For an old-fashioned No. 10, as Ronaldinho has become in his late career, it is heavenly. You are given time and space to pick your passes, and likewise to capitalise on the delivery of others.

As such, the likes of Riquelme, Juan Veron and Juninho Pernambucano have all been able continue playing at the highest level well into their 30s in recent years. That they would achieve anywhere near the same level of influence internationally is highly debatable.

Ronaldinho's last four international appearances have now gone as follows: Anonymous in victory over 10-man Ghana, similarly ineffective in defeat to England, reasonably good in victory over a domestic-based Bolivia side and now bypassed in a game against Chile's home-based talent.
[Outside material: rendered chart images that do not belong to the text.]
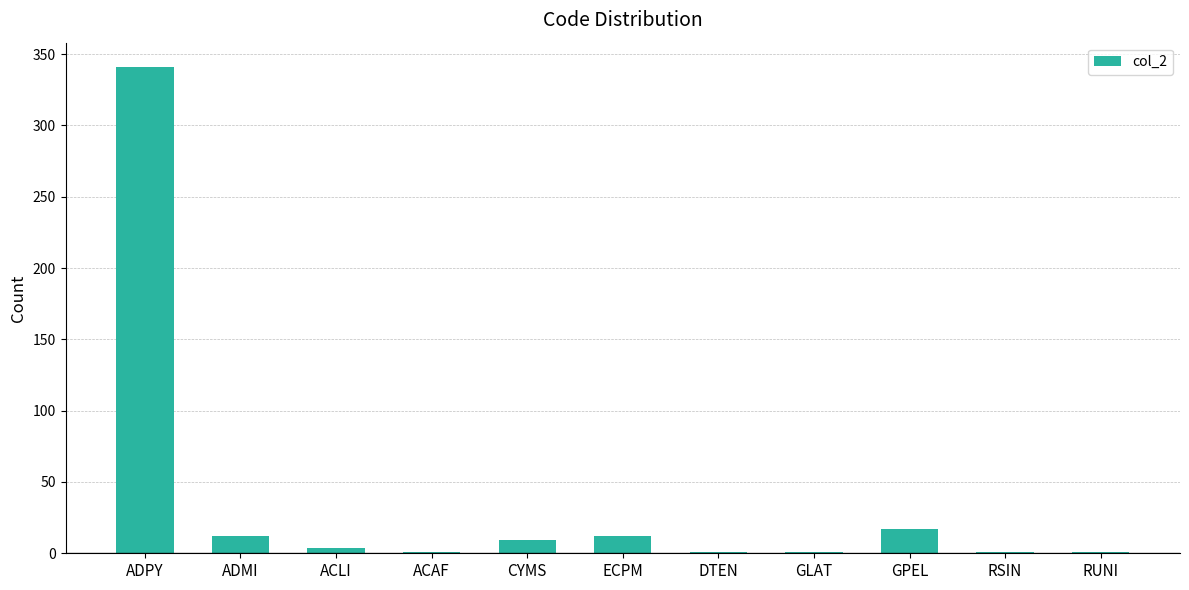

What is the greatest value displayed?

341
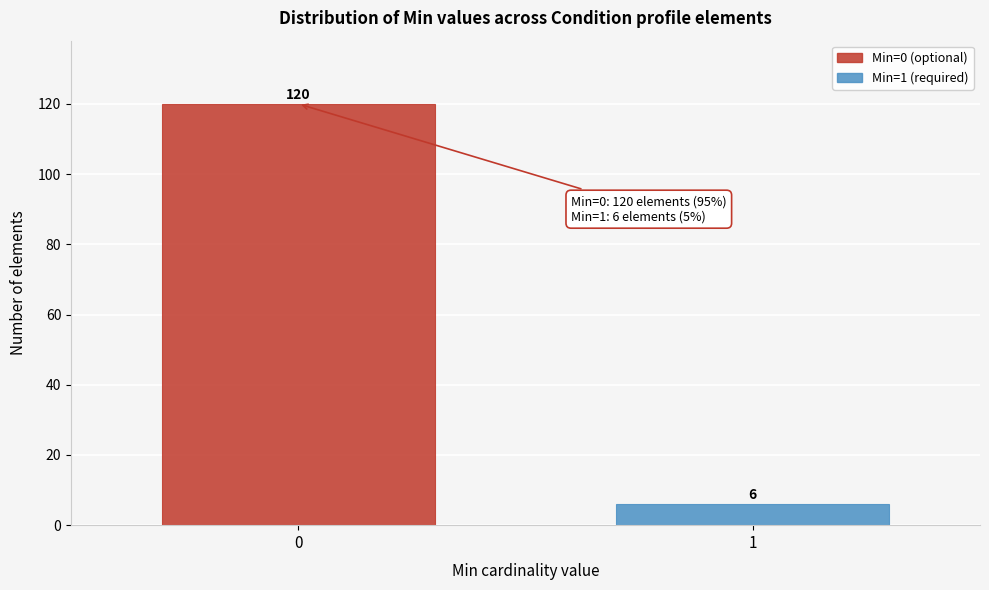

Reading left to right, extract all data points from this chart.

120	6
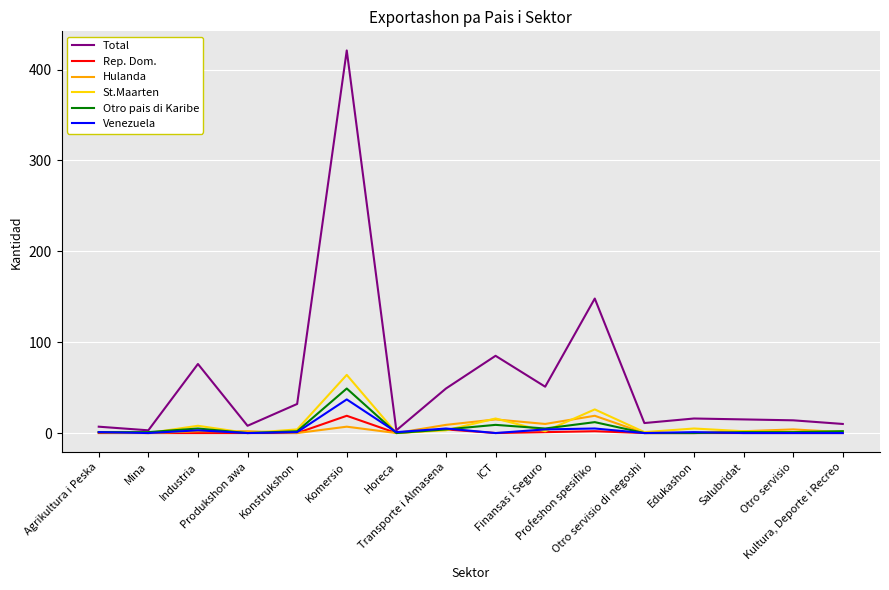

True or false: Rep. Dom. has more than 0 interior local peaks.

True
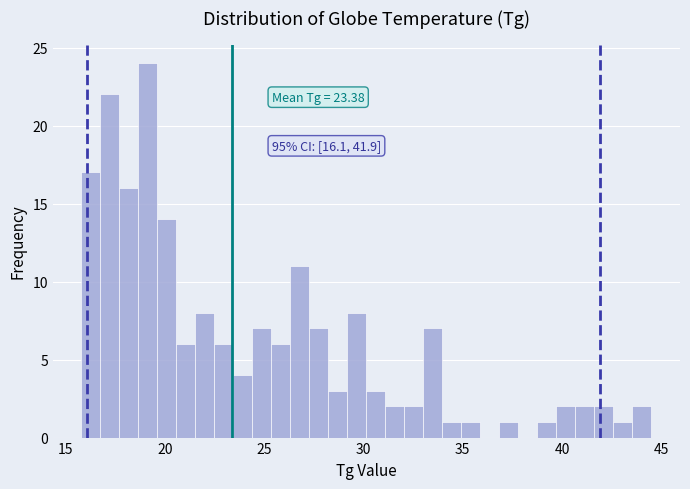

Around what value on the x-axis is the tallest bar? Give the approximate position of its centre, as read against the axis.

19.0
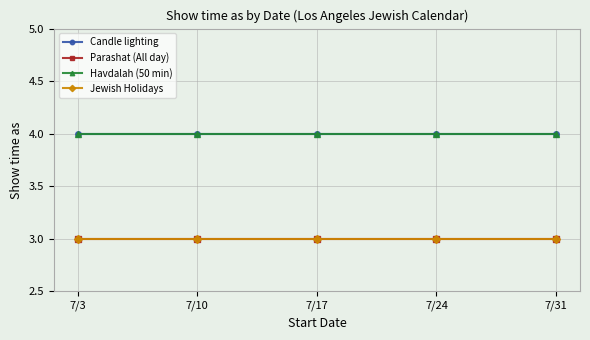

Does the chart have visible grid lines?

Yes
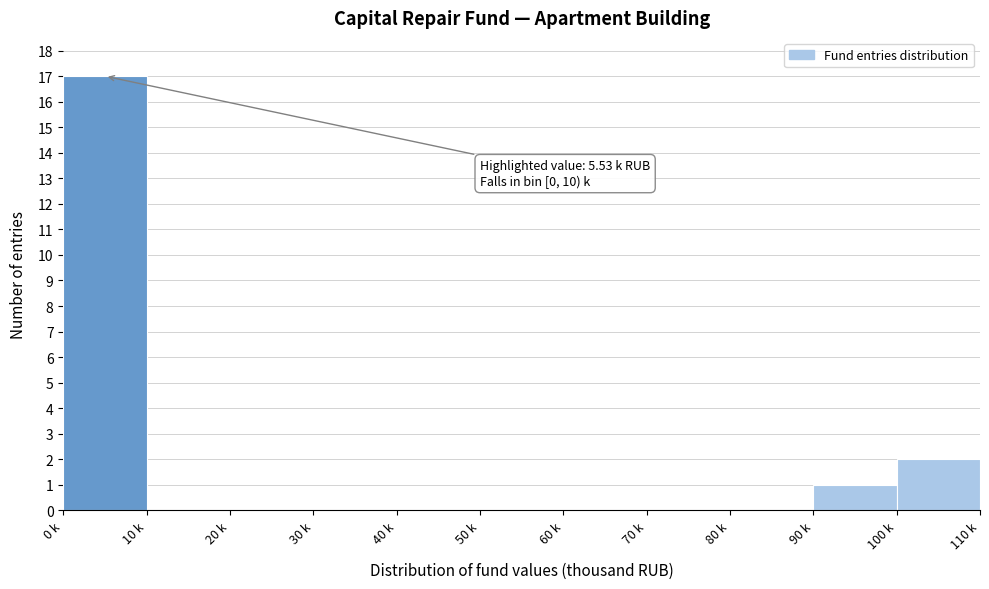

Reading right to left, list all the values displayed in this chart.

100 k=2	90 k=1	80 k=0	70 k=0	60 k=0	50 k=0	40 k=0	30 k=0	20 k=0	10 k=0	0 k=17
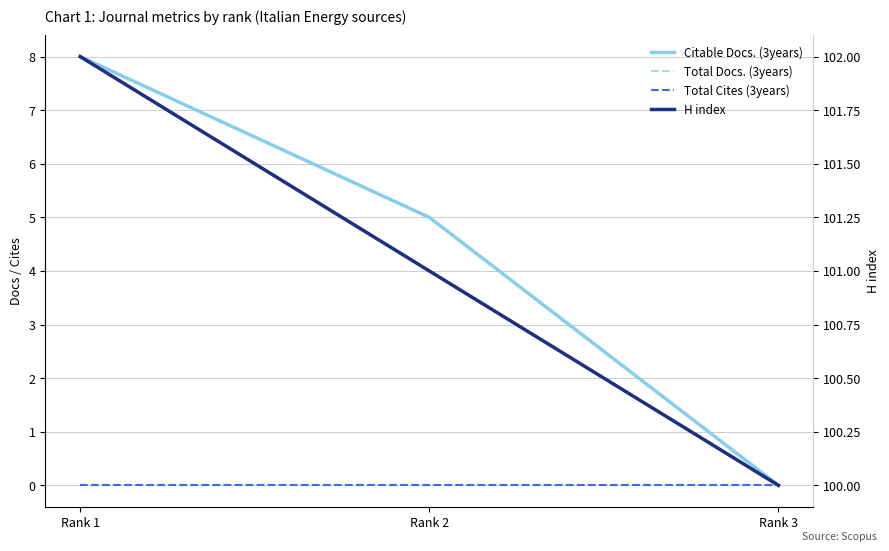

At which category does the chart reach its peak across all series?

Rank 1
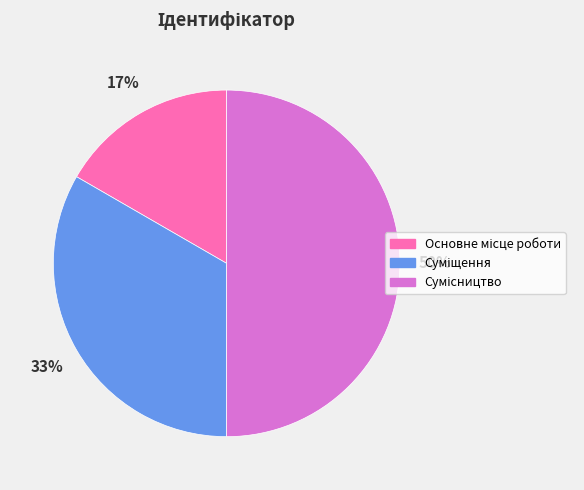

To the nearest percent, what is the difference between the largest and smallest slice percentages?

33%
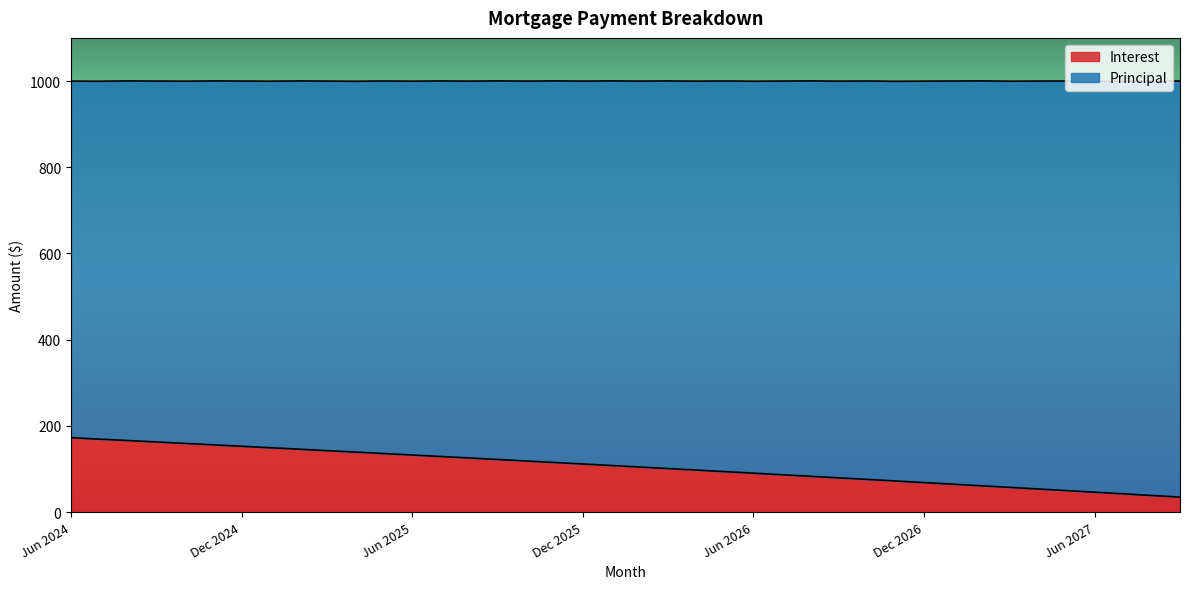

The chart shows a value of 119.6 at Jun 2026. True or false?

False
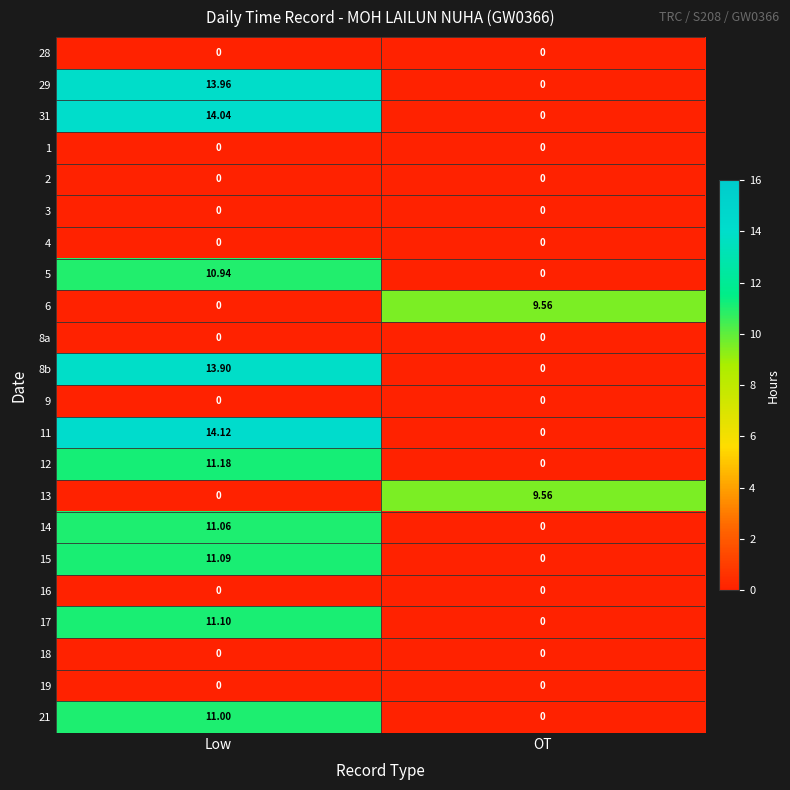

At which label does 12 reach its peak?

Low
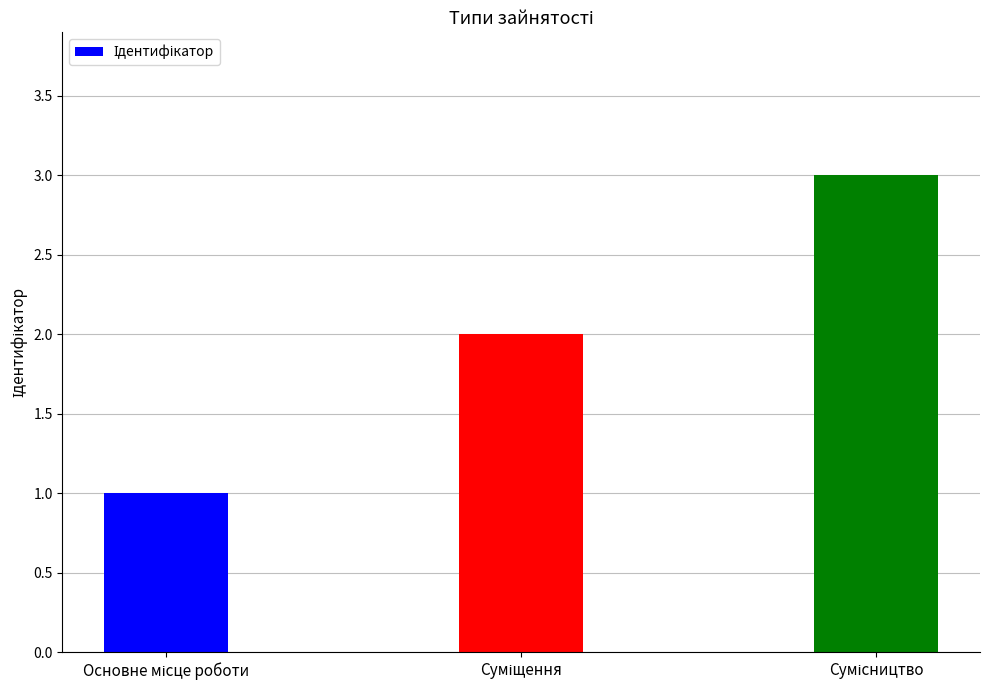

What is the maximum value shown in the chart?

3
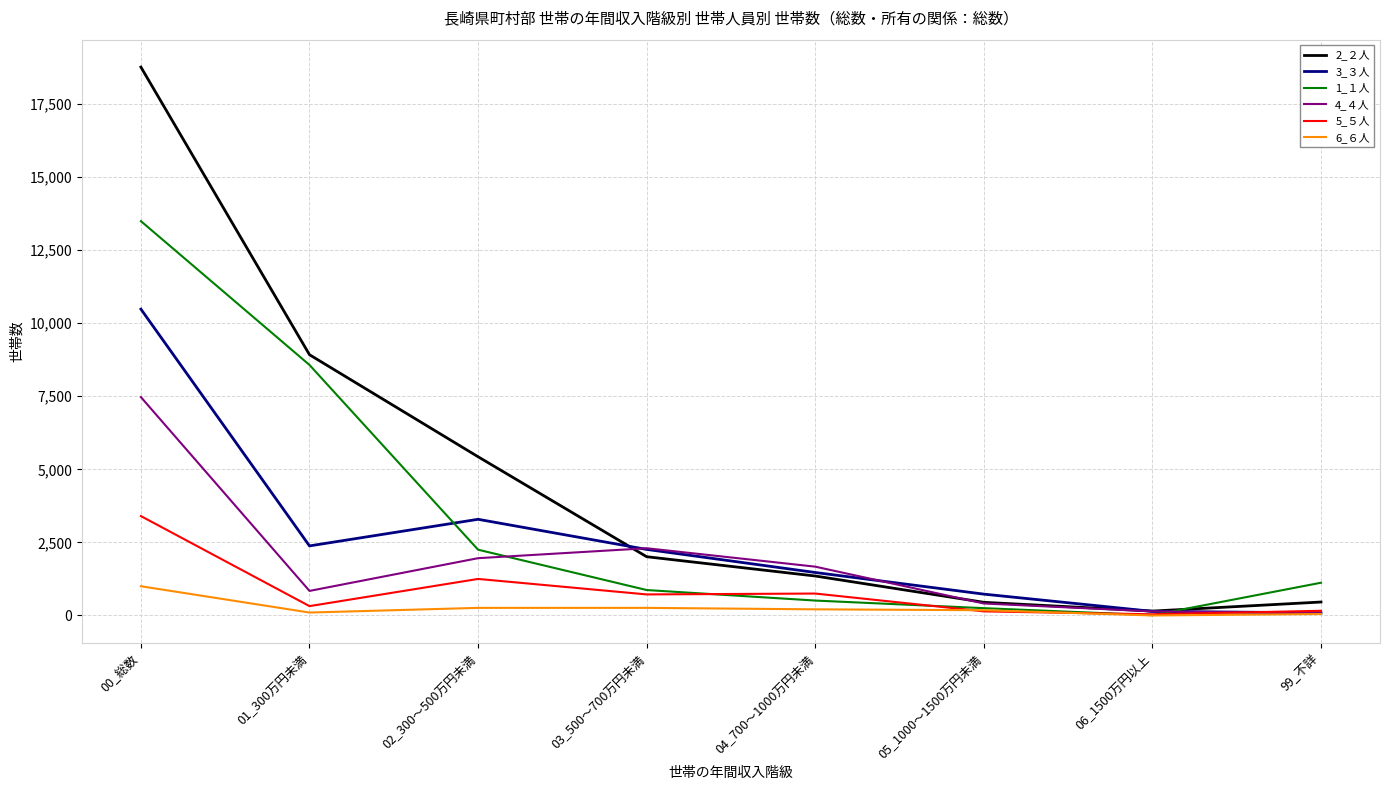

List the labels in order of 1_１人 value, largest first.

00_総数, 01_300万円未満, 02_300～500万円未満, 99_不詳, 03_500～700万円未満, 04_700～1000万円未満, 05_1000～1500万円未満, 06_1500万円以上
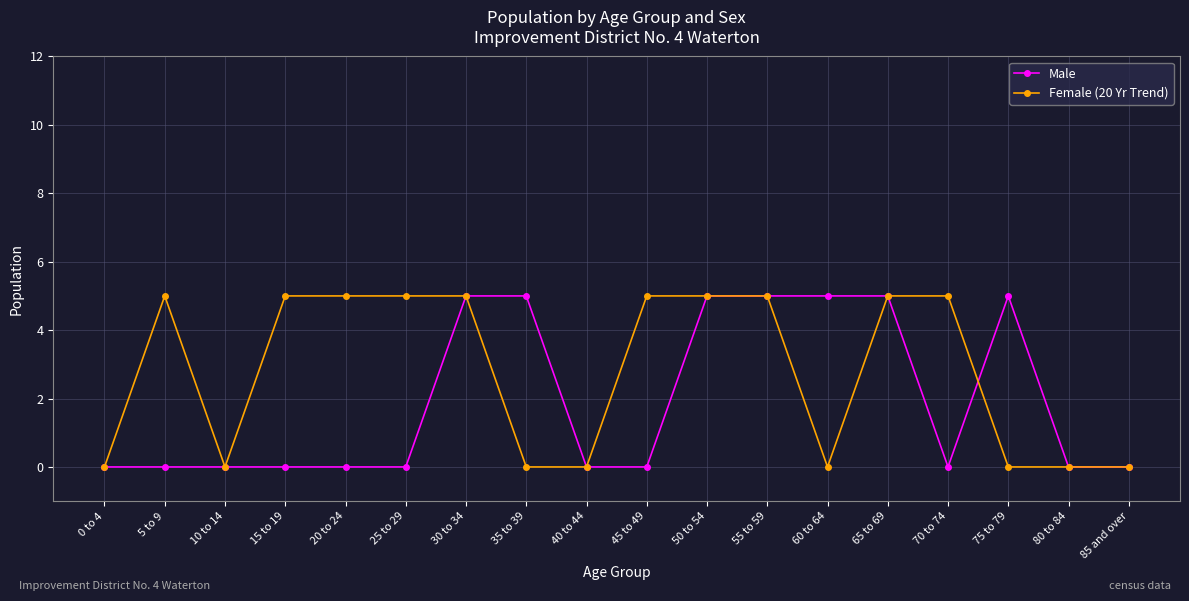

What is the average value of the Male series?

2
It is a run of games that makes for far from pleasant reading.

Chile are very modern in their style, and have been since the Marcelo Bielsa era. Their high-intensity pressing game is as close to the top European nations as Brazil will find in South America. It severely hampered the Seleção on Wednesday night.

Ronaldinho was perhaps the most affected. While midfielders Paulinho and Ralf have had better games, they are not the players designated to supply creativity. Jadson had a good game from his position tucked in on the right, while Neymar should have scored more than his one goal.

That is not, of course, to say that Neymar played particularly well—he has had much better games. Indeed, he too must prove capable of upping his game when hurried by defenders. He does, though, have the movement and speed to break free on occasion.

For Ronaldinho, that luxury has long since gone.

There is a belief within the Brazil camp that either Ronaldinho or Kaka is needed to supply experience to the forward line. Both, though, have struggled to produce their best form for Brazil.

Kaka, who had a good spell last autumn against the likes of Iraq, Japan and China, is currently ahead in the pecking order. However, he too has struggled in more recent games with Colombia, England and Russia. A lack of minutes at club level, also, surely cannot help.

Based on actual contribution for Brazil, the simple truth is that neither are deserving of a place. Oscar far and away outperforms both for the Seleção, while the same could be said of Jadson over the past two domestic based fixtures.

While Scolari may not abandon the idea yet, he should at least be considering it.

Ronaldinho has been a truly phenomenal player, but he is not the same figure anymore. That he can still impress for Atlético Mineiro is a blessing for all those able to witness it, but the game in Brazil is very different to international football.

Brazilian football is very much stuck in a tactical mire, with the same few coaches repeating the same old tricks with a handful of top sides. Chile, conversely, have moved on, and are experiencing success with a far more limited talent pool and budget than Brazil has to offer.

A Brazilian club will no doubt win the Copa Libertadores, but that will be due to the quality of player they can afford more than any tactical innovation. Ronaldinho now belongs in that sphere. The international game, sadly, would appear to have moved on without him.